Hone Health Wants to Make Menopause a Workplace Issue, Not a Personal One

HEALTH & BEAUTY

5/11/20263 min read

A smiling mature woman in a blazer working on a laptop, representing menopause time off support at work.
A smiling mature woman in a blazer working on a laptop, representing menopause time off support at work.

Hone Health Menopause Time Off (MTO).

Menopause affects roughly half the workforce at some point during their peak earning and leadership years. Yet most American workplaces treat it as a private health matter, something to manage quietly, without accommodations, without policy, and without acknowledgment. Hone Health is making the case that this silence has a measurable cost, and that it's time for employers to act.

Launched during Women's Health Month, Hone Health, a leading personalized longevity care clinic offering menopause care, hormone optimization, and metabolic health programs through testing and physician-led treatment, has announced the Menopause Time Off (MTO) Movement, an initiative to address a widespread and unacknowledged gap in U.S. workplaces: the lack of awareness and support for women managing the chronic and episodic symptoms of menopause.

The Numbers Are Hard to Ignore

In a 2026 Hone Health survey of 1,028 U.S. women ages 30 to 60, nearly 90% reported that at least one menopause symptom has impacted their work. 68% report losing up to 10 hours of productivity per week, more than a full workday, and 62% say symptoms affected their earnings, performance review, or career progression in the past year. More starkly, 18% quit a role or retired because of symptoms.

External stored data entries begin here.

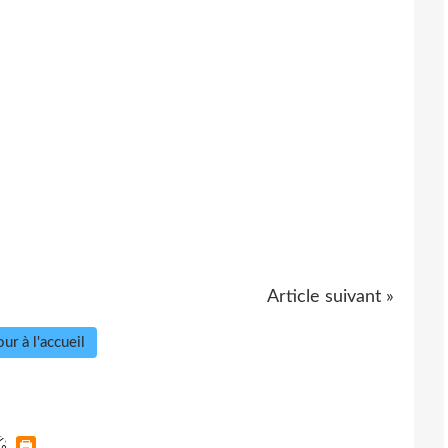
Article suivant »
ur à l'accueil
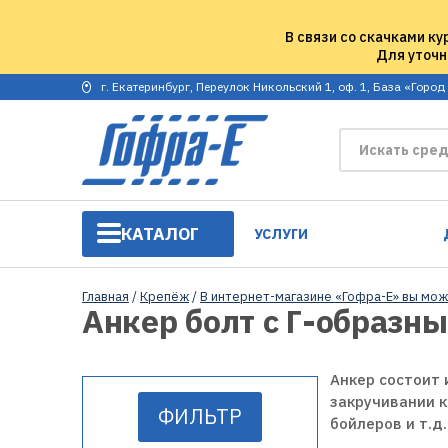
В связи со скачками ку
Для уточн
г. Екатеринбург, Переулок Никольский 1, оф. 1, База «Город
КАТАЛОГ
УСЛУГИ
Главная
/
Крепёж
/
В интернет-магазине «Гофра-Е» вы мож
Анкер болт с Г-образн
Анкер состоит 
закручивании к
ФИЛЬТР
бойлеров и т.д.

Despite this scale, fewer than 33% of respondents say their workplace offers menopause-specific leave or accommodations, and 62% have avoided taking time off or asking for support because menopause is not explicitly recognized in workplace policy.

The business cost is substantial. A 2025 RAND report estimates the annual economic cost of menopause symptoms at $5.4 billion in lost productivity.

A Fund for Those Without a Safety Net

As part of the MTO Movement, Hone is launching the MTO Fund, giving away fifty $1,000 microgrants to individuals navigating menopause without access to paid leave, so they can take time to rest or seek medical care without losing pay.

The fund is explicitly designed as a temporary bridge, not a permanent solution. As Hone Health CEO Saad Alam put it directly: if menopause were written into workplace benefits, this fund wouldn't need to exist. He described watching his mother struggle at work while navigating menopause without formal support or recognition, and framed the MTO Movement as a call on employers to treat menopause as a normal life stage that affects both women and business outcomes.

Leading From the Inside Out

To demonstrate what menopause workplace programs can look like in practice, Hone Health is internally introducing Menopause Time Off, giving employees episodic time off and flexible scheduling options to manage symptoms. The program makes it explicitly clear that employees can cite menopause openly when they need time or flexibility, without stigma.

That internal commitment matters. It's one thing to call on employers to act, it's another to build the policy yourself first.

A Movement with Teeth

The MTO Movement is structured to go beyond awareness. It is anchored by an Open Declaration outlining shared principles for menopause-inclusive workplaces, to be supported by signatories across healthcare, business, and policy.

To ensure the movement leads to real change, Hone Health is also providing practical tools for organizations building menopause-friendly programs, including an Employer Toolkit with sample program models and resources, and an Employee Letter Generator that individuals can use to advocate for menopause-inclusive flexibility and workplace culture at their own organizations.

The combination of original data, a temporary relief fund, internal policy adoption, coalition building, and employer tools makes the MTO Movement one of the more substantively constructed workplace health campaigns in recent memory. The argument is simple: menopause is not a personal failing to be quietly endured, it is a workforce health issue with a documented economic cost, and the workplaces that ignore it are paying a price whether they acknowledge it or not.